This tale takes place in that, sadly very short, interval between the ready availability of the contraceptive pill and the outbreak of HIV and AIDS. It does not involve anyone underage at any point.
The real adventure now began. School finished and uni not starting until October, two and a half months to find out as much as I could about life and have some serious fun.
I had started my long break by visiting Tante Marise
(see story of that name)
in her French home. She had taught me a lot, and introduced me to the joys of mutual showering, a pleasure that I have enjoyed throughout my life.
Where to go next and what to do had been the two big questions. In the 1960s travel to far off lands was not really one of my options, so I decided to head for the beaches of northern Spain. Here I could live cheaply, enjoy the weather and get a proper sun tan.

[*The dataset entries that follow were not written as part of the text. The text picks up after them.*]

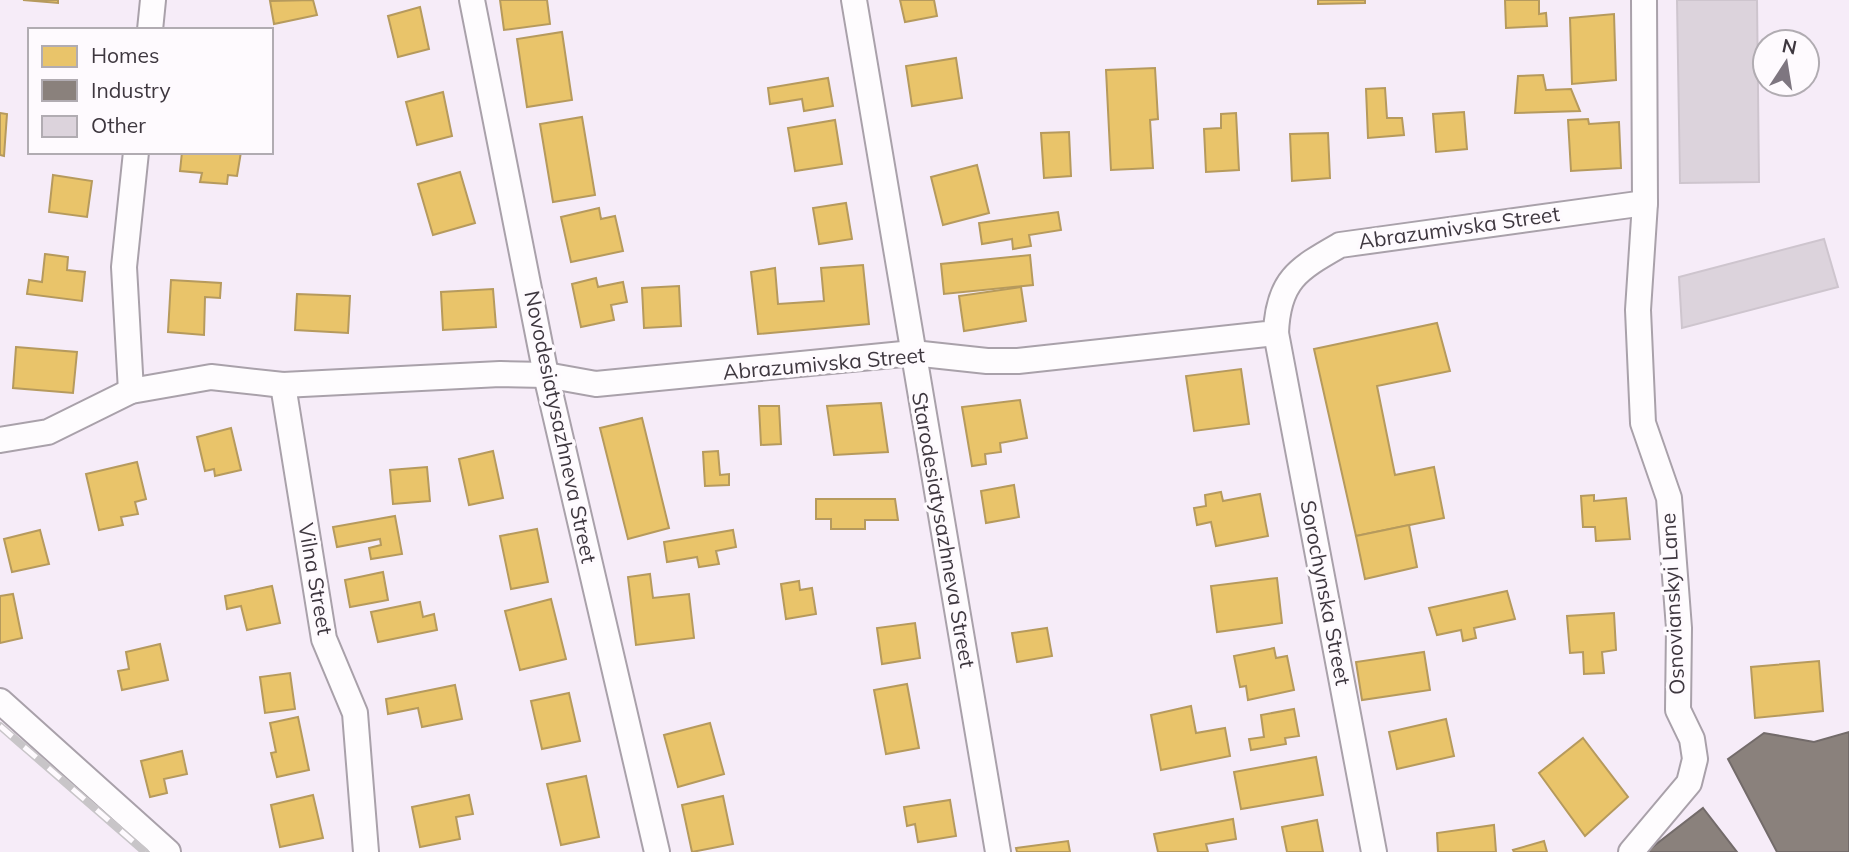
<svg xmlns="http://www.w3.org/2000/svg" width="1849" height="852" font-family="Mulish,sans-serif">
<style>
.homes{fill:#e9c46a;stroke:#b69a5d;stroke-width:2}
.industry{fill:#8a817c;stroke:#736b6a;stroke-width:2}
.building{fill:#dcd3dc;stroke:#cec5ce;stroke-width:2}
.lines{fill:none;stroke-linecap:round;stroke-linejoin:round}
.street-casing{stroke:#a9a1aa;stroke-width:28}
.street{stroke:#fefcfe;stroke-width:24}
.rail-casing{stroke:#c8c5c8;stroke-width:8}
.rail{stroke:#fefafe;stroke-width:5;stroke-dasharray:16;stroke-linecap:butt}
.labels{text-anchor:middle;stroke-width:7;stroke-linejoin:round;paint-order:stroke}
.street-label{font-size:21px;fill:#3e373f;stroke:#fefafe}
</style>
<rect width="100%" height="100%" fill="#f6ecf8"/>
<!-- homes -->
<g class="homes">
<polygon points="23,0 58,0 58,3"/>
<polygon points="313,0 317,15 274,24 270,1"/>
<polygon points="500,0 547,0 550,24 504,30"/>
<polygon points="900,0 934,0 937,16 905,22"/>
<polygon points="1318,0 1365,0 1365,3 1318,4"/>
<polygon points="1505,0 1539,0 1539,14 1546,13 1547,26 1506,28"/>
<polygon points="420,7 429,49 398,57 388,16"/>
<polygon points="1614,14 1616,80 1572,84 1570,18"/>
<polygon points="562,32 572,100 527,107 517,39"/>
<polygon points="956,58 962,98 912,106 906,66"/>
<polygon points="1155,68 1158,119 1150,120 1153,168 1111,170 1106,70"/>
<polygon points="1543,75 1546,90 1571,89 1580,111 1515,113 1518,76"/>
<polygon points="828,78 833,106 804,111 802,99 770,104 768,88"/>
<polygon points="1385,88 1387,118 1402,118 1404,135 1368,138 1366,89"/>
<polygon points="443,92 452,136 417,145 406,102"/>
<polygon points="1464,112 1467,149 1436,152 1433,114"/>
<polygon points="0,113 7,114 4,156 0,155"/>
<polygon points="1236,113 1239,170 1206,172 1204,129 1221,128 1221,114"/>
<polygon points="582,117 595,195 553,202 540,124"/>
<polygon points="1588,119 1589,124 1619,122 1621,168 1571,171 1568,120"/>
<polygon points="835,120 842,164 795,171 788,128"/>
<polygon points="1069,132 1071,176 1044,178 1041,133"/>
<polygon points="1328,133 1330,178 1292,181 1290,134"/>
<polygon points="182,152 241,152 237,176 228,175 227,184 200,182 202,173 180,171"/>
<polygon points="977,165 989,213 943,225 931,177"/>
<polygon points="460,172 475,223 433,235 418,184"/>
<polygon points="53,175 92,181 87,217 49,212"/>
<polygon points="846,203 852,239 819,244 813,208"/>
<polygon points="599,208 601,219 615,216 623,251 571,262 561,217"/>
<polygon points="1058,212 1061,230 1029,235 1031,246 1013,249 1012,239 982,244 979,223"/>
<polygon points="45,254 68,257 67,270 85,272 82,301 27,294 29,280 42,282"/>
<polygon points="1030,255 1033,285 944,294 941,264"/>
<polygon points="863,265 869,324 758,334 751,272 775,268 778,304 824,301 821,268"/>
<polygon points="596,278 598,287 623,282 627,302 611,305 614,320 581,327 572,284"/>
<polygon points="171,280 221,283 220,298 205,297 204,335 168,332"/>
<polygon points="679,286 681,326 644,328 642,288"/>
<polygon points="1021,287 1026,321 964,331 959,296"/>
<polygon points="493,289 496,327 443,330 441,292"/>
<polygon points="297,294 350,296 348,333 295,330"/>
<polygon points="1437,323 1450,371 1377,386 1395,475 1434,467 1444,518 1356,536 1314,349"/>
<polygon points="16,347 77,352 73,393 13,388"/>
<polygon points="1241,369 1249,424 1194,431 1186,376"/>
<polygon points="1020,400 1027,438 1000,443 1001,452 985,454 986,464 972,466 962,407"/>
<polygon points="881,403 888,452 834,455 827,406"/>
<polygon points="759,406 779,406 781,444 761,445"/>
<polygon points="642,418 669,528 628,539 600,428"/>
<polygon points="231,428 241,470 215,476 214,469 205,471 197,437"/>
<polygon points="493,451 503,498 469,505 459,459"/>
<polygon points="718,451 720,475 729,474 729,485 705,486 703,452"/>
<polygon points="137,462 146,499 135,502 138,514 121,517 123,525 99,530 86,474"/>
<polygon points="427,467 430,501 393,504 390,470"/>
<polygon points="1014,485 1019,517 986,523 981,491"/>
<polygon points="1221,492 1223,501 1260,494 1268,536 1216,546 1211,522 1197,525 1194,508 1206,506 1205,495"/>
<polygon points="1594,495 1594,501 1626,498 1630,539 1596,541 1595,527 1583,527 1581,496"/>
<polygon points="816,499 895,499 898,520 865,520 865,529 831,529 831,519 816,519"/>
<polygon points="395,516 402,554 371,559 369,548 381,545 380,539 337,547 333,527"/>
<polygon points="1409,525 1417,567 1365,579 1356,536"/>
<polygon points="537,529 548,582 511,589 500,536"/>
<polygon points="40,530 49,564 12,572 4,539"/>
<polygon points="733,530 736,547 716,551 719,564 699,567 697,557 667,562 664,542"/>
<polygon points="383,572 388,600 350,607 345,580"/>
<polygon points="650,574 653,598 689,594 694,638 636,645 628,577"/>
<polygon points="1277,578 1282,623 1217,632 1211,586"/>
<polygon points="799,581 800,590 812,588 816,614 786,619 781,584"/>
<polygon points="272,586 280,623 247,630 241,606 227,609 225,596"/>
<polygon points="1507,591 1515,619 1474,628 1476,638 1463,641 1461,630 1437,635 1429,608"/>
<polygon points="13,594 22,638 0,643 0,596"/>
<polygon points="551,599 566,659 520,670 505,611"/>
<polygon points="420,602 423,617 434,614 437,630 378,642 371,612"/>
<polygon points="1614,613 1616,650 1602,652 1604,673 1584,674 1583,652 1570,653 1567,616"/>
<polygon points="915,623 920,658 882,664 877,628"/>
<polygon points="1047,628 1052,656 1017,662 1012,633"/>
<polygon points="160,644 168,680 122,690 118,671 129,669 126,652"/>
<polygon points="1274,648 1276,658 1287,656 1294,690 1248,700 1246,686 1240,687 1234,656"/>
<polygon points="1424,652 1430,690 1362,700 1356,662"/>
<polygon points="1819,661 1823,711 1755,718 1751,667"/>
<polygon points="290,673 295,709 265,713 260,677"/>
<polygon points="907,684 919,748 886,754 874,690"/>
<polygon points="455,685 462,719 422,727 418,708 388,714 386,699"/>
<polygon points="569,693 580,741 542,749 531,701"/>
<polygon points="1191,706 1196,733 1225,728 1230,756 1161,770 1151,715"/>
<polygon points="1294,709 1299,736 1285,738 1286,744 1251,750 1249,739 1264,737 1261,715"/>
<polygon points="298,717 309,770 277,777 271,753 276,752 270,723"/>
<polygon points="1446,719 1454,756 1397,769 1389,732"/>
<polygon points="710,723 724,774 678,787 664,735"/>
<polygon points="1583,738 1628,797 1585,836 1539,773"/>
<polygon points="182,751 187,774 164,779 167,793 150,797 141,761"/>
<polygon points="1316,757 1323,795 1241,809 1234,772"/>
<polygon points="586,776 599,837 561,845 547,784"/>
<polygon points="313,795 323,838 280,847 271,805"/>
<polygon points="469,795 473,814 456,817 460,839 420,847 412,807"/>
<polygon points="723,796 733,844 692,852 682,805"/>
<polygon points="950,800 956,836 918,842 915,824 907,826 904,807"/>
<polygon points="1233,819 1236,839 1206,844 1208,852 1158,852 1154,834"/>
<polygon points="1317,820 1323,852 1287,852 1282,827"/>
<polygon points="1494,825 1496,852 1438,852 1437,833"/>
<polygon points="1068,841 1070,852 1017,852 1016,848"/>
<polygon points="1544,841 1547,852 1514,852 1513,850"/>
</g>
<!-- industry -->
<g class="industry">
<polygon points="1849,732 1849,852 1777,852 1728,759 1764,733 1814,742"/>
<polygon points="1703,808 1737,852 1646,852"/>
</g>
<!-- building -->
<g class="building">
<polygon points="1677,0 1757,0 1759,182 1680,183"/>
<polygon points="1824,239 1838,287 1682,328 1679,277"/>
</g>
<g class="lines">
<!-- street casing -->
<g class="street-casing">
<g id="street">
<polyline points="472,0 546,375 657,852"/>
<polyline points="854,0 998,852"/>
<polyline points="150,30 153,0"/>
<polyline points="1276,333 1374,852"/>
<polyline points="283,385 324,639 355,713 366,852"/>
<polyline points="131,391 124,267 136,152"/>
<path d="M0,440L48,432L131,391L211,377L283,385L500,374L546,375L596,384L913,353L987,361H1018L1276,333C1278,280 1298,269 1340,245L1645,203"/>
<polyline points="0,701 168,852"/>
<polyline points="1631,852 1689,783 1695,759 1692,739 1678,710 1679,628 1669,498 1643,423 1638,310 1645,203 1644,0"/>
</g>
</g>
<!-- street -->
<use href="#street" class="street"/>
<!-- rail casing -->
<g class="rail-casing">
<polyline id="rail" points="0,726 145,852"/>
</g>
<!-- rail -->
<use href="#rail" class="rail"/>
</g>
<g class="labels">
<!-- street labels -->
<g class="street-label">
<text transform="translate(1459 228) rotate(-8)" y="7">Abrazumivska Street</text>
<text transform="translate(824 364) rotate(-5)" y="7">Abrazumivska Street</text>
<text transform="translate(560 427) rotate(78)" y="7">Novodesiatysazhneva Street</text>
<text transform="translate(943 530) rotate(80)" y="7">Starodesiatysazhneva Street</text>
<text transform="translate(315 579) rotate(80)" y="7">Vilna Street</text>
<text transform="translate(1325 593) rotate(79)" y="7">Sorochynska Street</text>
<text transform="translate(1673 604) rotate(-93)" y="7">Osnovianskyi Lane</text>
</g>
</g>
<!-- legend -->
<rect x="28" y="28" width="245" height="126" fill="#fefafe" stroke="#b1acb2" stroke-width="2"/>
<rect x="42" y="46" width="35" height="21" fill="#e9c46a" stroke="#b1acb2" stroke-width="2"/>
<text x="91" y="63" font-size="21" fill="#3e373f">Homes</text>
<rect x="42" y="80" width="35" height="21" fill="#8a817c" stroke="#b1acb2" stroke-width="2"/>
<text x="91" y="98" font-size="21" fill="#3e373f">Industry</text>
<rect x="42" y="116" width="35" height="21" fill="#dcd3dc" stroke="#b1acb2" stroke-width="2"/>
<text x="91" y="133" font-size="21" fill="#3e373f">Other</text>
<!-- north arrow -->
<g transform="translate(1786 63) rotate(12)"><circle r="33" fill="#fefafe" stroke="#b1acb2" stroke-width="2"/>
<path d="M0-5L12 26L0 18L-12 26Z" fill="#7e7680"/>
<text y="-10" font-size="19" font-weight="bold" text-anchor="middle" fill="#3e373f">N</text>
</g>
</svg>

Travel by air, with a tour company, was way outside my budget, but a friend had given me his hints and tips for hitch hiking long distances and now I was in northern France planning an 800 mile hitchhike to Barcelona, or actually anywhere near by.
Barcelona had the attraction of being in a straight line from my starting point at Tante Marise's and the direct route was via only two roads so, with a bit of luck maybe, just maybe, only one or two changes of lift.
My first lift was a little disappointing as it didn't even get me to Paris but the driver was pleasant enough and chatty. I supposed that life on the road could be pretty lonely and he was enjoying the company.
My next was more fruitful. A british lorry pulled up with a hiss of airbrakes and the driver ushered me round to the passenger side. Everything was, of course, on the wrong side now that we were in France.
As the passenger door swung open a cheery female voice from the depths of the cab hailed me with,
"Hop in sweetheart." I grabbed the rail, put my foot on the step, and swung myself in.
"Where you off to then?" She enquired as I settled myself into the seat.
"Barcelona, or somewhere near there." I replied, taking stock of my new surroundings. My chauffeur was very obviously female, if the voice hadn't give her away the sight of her chest certainly did. She wore her dirty blond hair very short, her T shirt equally tight and lightweight khaki cargo trousers. I guessed she was about thirty and had a cheeky grin. Result.
"So 'ow long you going for?"
"I don't have to be back until October to start uni."
"Blimey, nice work if you can get it!" and she shot me a smile that formed alluring dimples on her cheeks.
The next several hundred kilometres passed in getting to know each other. Gilly was her name. She loved life on the road, often did the same runs up and down through France, knew all the best stops and frequently picked up hitchhikers for the chat and to pass the hours.
"So off for the three Ss are we?"
"The three Ss?" I said quizzically.
"Yep, the three Ss. D'you know you can tell someones age by their three Ss?"
"Sorry, I'm not with you."
"Right I'll tell you, you just complete the third S with the first thing that comes into your head, OK?"
"OK!"
"Sun, sea and?"
"Sand!"
This reply was met with about the dirtiest sounding laugh I have ever heard in my life!
"OK, you're about eight years old! Sun sea and sand!" More laughter, " Let's try again. Sun, sea and?"
"Sangria?"
"Getting better, much better, but still not there. One more try."
I am now getting nervous. The only other S I can think of is sex and I was certainly not going to say that out loud to this lady I'd only just met. She's good company and I don't want to get put out in the middle of nowhere.
"Sun sea and?" Came the question again. My mind was racing for an escape route and I suddenly found it.
"How many letters?" She took one hand off the wheel and started turning her fingers down one by one as she counted.
"Eight." Phew, so it wasn't sex. You cannot believe how relieved I was that I hadn't said it, but eight? I racked my brains, but even sangria was only seven.
"Give up." I admitted. Her reply stunned my into silence. I could hardly believe my ears.
"Shagging! Shagging of course. Sun, sea and shagging. Isn't that why all you students head for the Costas?" My week mumblings were incoherent and never meant to be heard anyway. Gilly, with the dirty blond hair, tight T shirt and filthy laugh had just said 'Shagging'!
"Come on now." She said placing one hand on my knee for a few seconds and flashing me her beguiling smile, dimples and all. "Don't tell me I'm wrong.
"Look, I bet you a quid that I'd find johnnies in your ruck sack? But I'm not giving you the quid unless you let me check. There are johnnies in your pack aren't there?"
This was getting out of hand. This lovely lady had just put her hand on my knee, flashed me a smile and boxed me into a corner.
"You win." I said reluctantly.
"Knew it. Sun, sea and shagging! Well a good looking lad like you shouldn't have much trouble pulling on the roast chicken beaches." Again the smile with the dimples.
"Roast chicken beaches?" I wanted to know what she meant but didn't want to appear as naive as I was.